京東とテンセント、AIエージェント分野で戦略提携へ スマートサービスの新たなエコシステム構築を加速

2026/06/8 11:00

中国EC大手の京东集团(JD.com)とIT大手の腾讯(テンセント)が、AIエージェント(AI Agent)分野で重要な協力関係を構築する見通しであることが分かった。両社は京東のサプライチェーンおよび物流履行能力と、テンセントが持つ巨大なエコシステムの入り口を組み合わせ、複数の利用シーンを横断する次世代スマートサービスの実現を目指す。

関係者によると、今回の提携ではAIエージェントの活用領域を拡大し、これまでの単一サービス中心の利用から、異なるプラットフォームやサービスを連携させる「エコシステム協調型」への進化を推進する。

こうした動きの背景には、テンセントがAIエージェント戦略を本格化させていることがある。中国メディアによれば、テンセント傘下のメッセージアプリ「微信(WeChat)」は、华为、小米、OPPO、vivoなどのスマートフォンメーカーとAIエージェント連携を進めており、この情報はテンセントのカスタマーサポートによっても確認されている。また、テンセントは「微信AIアシスタント」の開発・テスト開始にも近づいていると報じられている。

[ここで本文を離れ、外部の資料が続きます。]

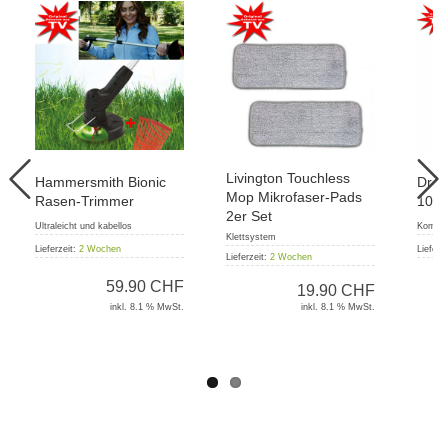
Livington Touchless
Hammersmith Bionic
Drea
Mop Mikrofaser-Pads
Rasen-Trimmer
10in
2er Set
Ultraleicht und kabellos
Komfort
Klettsystem
Lieferzeit:
2 Wochen
Lieferz
Lieferzeit:
2 Wochen
59.90 CHF
19.90 CHF
inkl. 8.1 % MwSt.
inkl. 8.1 % MwSt.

さらに、テンセントのAIサービス「元宝(Yuanbao)」も、複数の業界・分野におけるパートナーシップ拡大を積極的に進めている。

一方の京東は、自社開発のAI技術と強力なサプライチェーンを基盤に、AIショッピングサービスの展開を加速している。京東AIエージェントは、商品検索や購入相談、フードデリバリー注文など、日常生活に密着したサービスを提供するAIアシスタントとして開発された。商品供給網、全チャネル小売のデジタル基盤、物流・配送システムを組み合わせることで、高度なユーザー体験を実現している。

現在、京東AIエージェントは華為、OPPO、荣耀など主要端末メーカーとの連携を進めている。A2A(Agent-to-Agent)方式を通じて、利用者はスマートフォンに搭載されたAIアシスタントから直接京東AIエージェントを呼び出し、商品検索や購入相談を行うことができる。

また、ユーザーの購買意図の認識から商品推薦、注文処理、配送、アフターサービスまでを一貫して提供し、シームレスなサービス体験の実現を目指している。 生成AIを活用したAIエージェント競争が激化する中、京東とテンセントの協力は、中国における「AI+消費」エコシステムの発展を後押しする重要な動きとして注目されている。特に、SNSプラットフォーム、スマートフォン端末、ECサービスを横断する連携が実現すれば、中国のデジタル消費体験は新たな段階へと進む可能性がある。